> **What to work on**: Rewrite the material from the line containing "How many segments does this pie chart have?" up to and including the line containing "To the nearest", substituting "slices" for "segments" and leaving everything else unchanged.

> **Information**:

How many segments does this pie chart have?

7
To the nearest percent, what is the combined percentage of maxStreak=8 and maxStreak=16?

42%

---

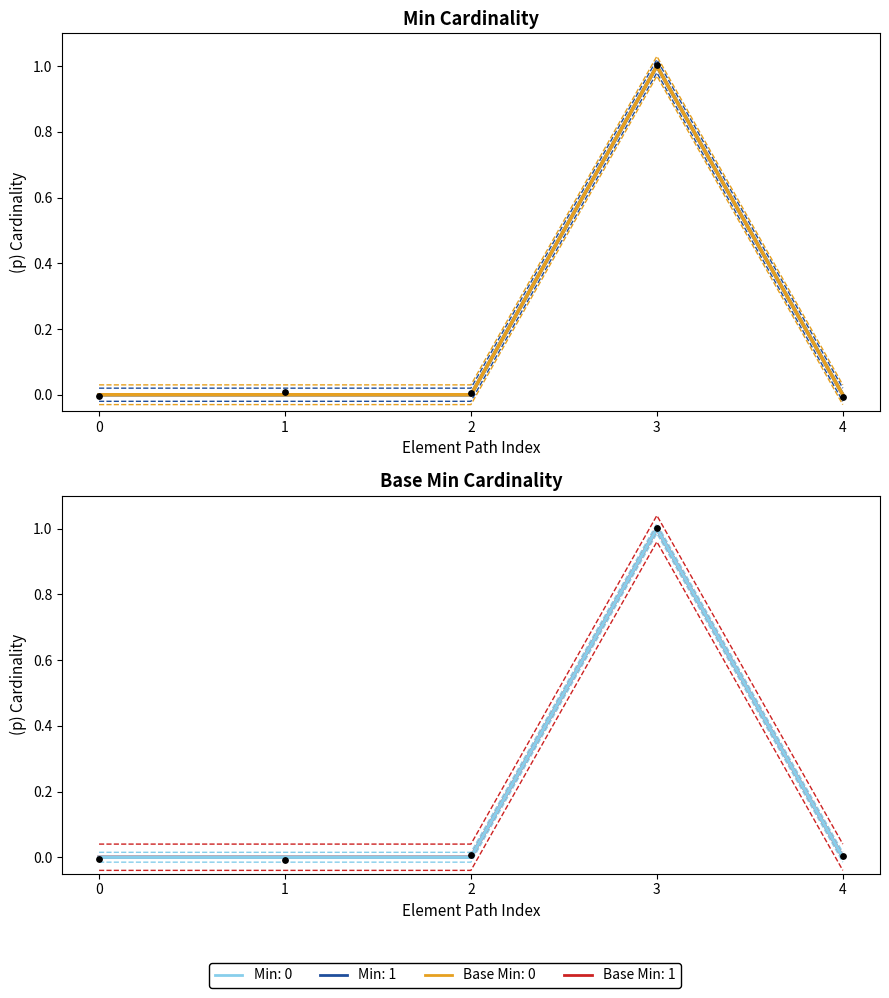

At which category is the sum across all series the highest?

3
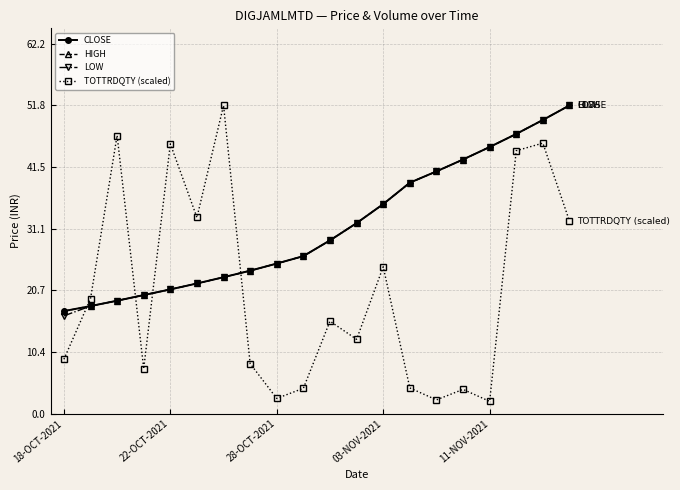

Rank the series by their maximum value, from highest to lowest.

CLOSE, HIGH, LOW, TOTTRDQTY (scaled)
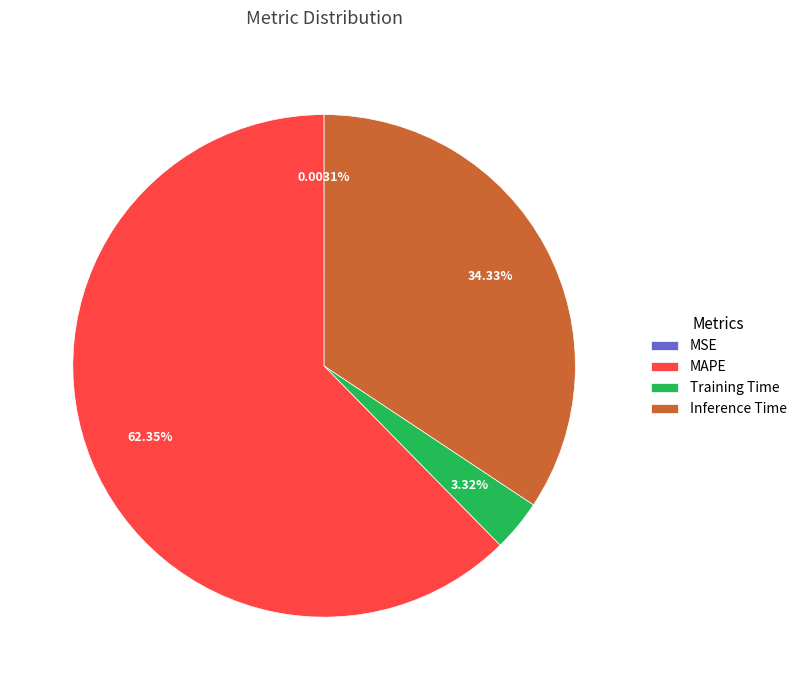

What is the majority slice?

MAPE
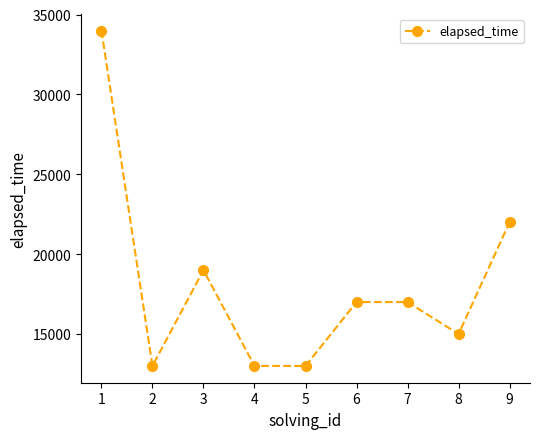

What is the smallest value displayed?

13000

> **Completed exercise**:
How many slices does this pie chart have?

7
To the nearest percent, what is the combined percentage of maxStreak=8 and maxStreak=16?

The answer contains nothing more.